EXERCISE AIM:
Look through the entries that follow and return each line that has the string "Prime".

—————

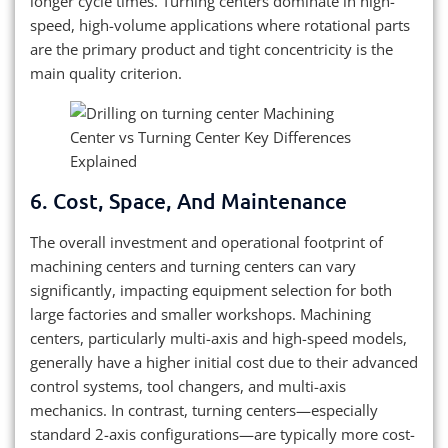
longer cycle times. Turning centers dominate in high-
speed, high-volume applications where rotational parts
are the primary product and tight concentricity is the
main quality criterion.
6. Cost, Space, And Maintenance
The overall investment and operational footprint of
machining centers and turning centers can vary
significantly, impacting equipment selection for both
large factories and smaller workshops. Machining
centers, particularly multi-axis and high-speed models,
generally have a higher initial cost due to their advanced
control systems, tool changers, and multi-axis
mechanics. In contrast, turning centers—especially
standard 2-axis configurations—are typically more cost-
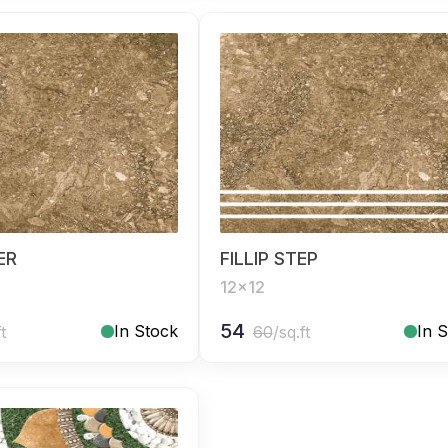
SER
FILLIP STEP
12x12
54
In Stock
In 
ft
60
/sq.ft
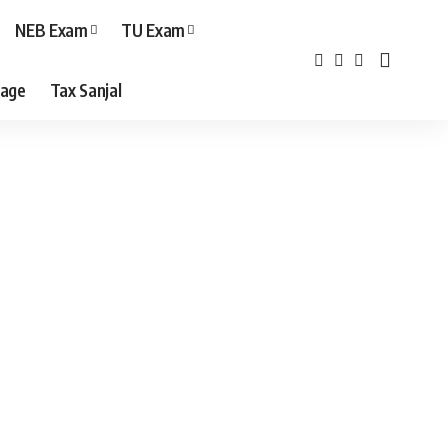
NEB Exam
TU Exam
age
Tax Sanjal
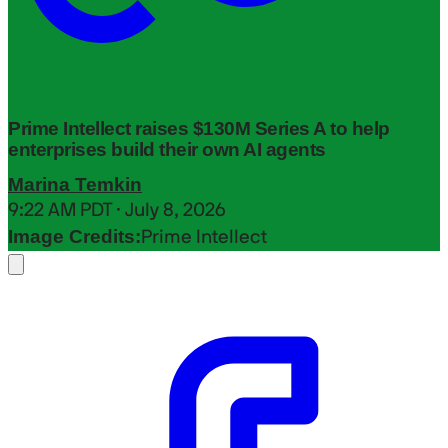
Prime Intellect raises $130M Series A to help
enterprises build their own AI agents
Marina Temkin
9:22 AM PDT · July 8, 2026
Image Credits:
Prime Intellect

—————

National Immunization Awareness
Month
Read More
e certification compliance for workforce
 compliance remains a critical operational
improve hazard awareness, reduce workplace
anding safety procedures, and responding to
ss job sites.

—————

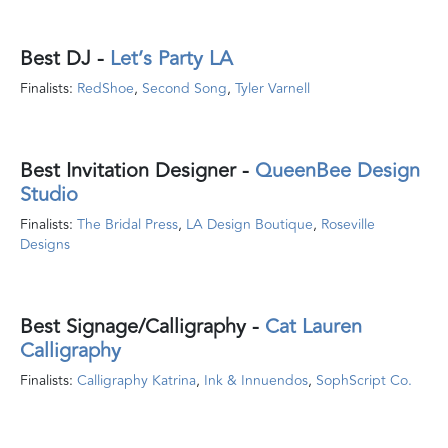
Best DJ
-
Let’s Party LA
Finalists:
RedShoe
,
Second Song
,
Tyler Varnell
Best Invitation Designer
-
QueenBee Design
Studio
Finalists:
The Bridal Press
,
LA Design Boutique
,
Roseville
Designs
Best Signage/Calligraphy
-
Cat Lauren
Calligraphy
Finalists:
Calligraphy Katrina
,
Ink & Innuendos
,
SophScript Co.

—————

RESPONSE TO THE TASK:
Prime Intellect raises $130M Series A to help
Prime Intellect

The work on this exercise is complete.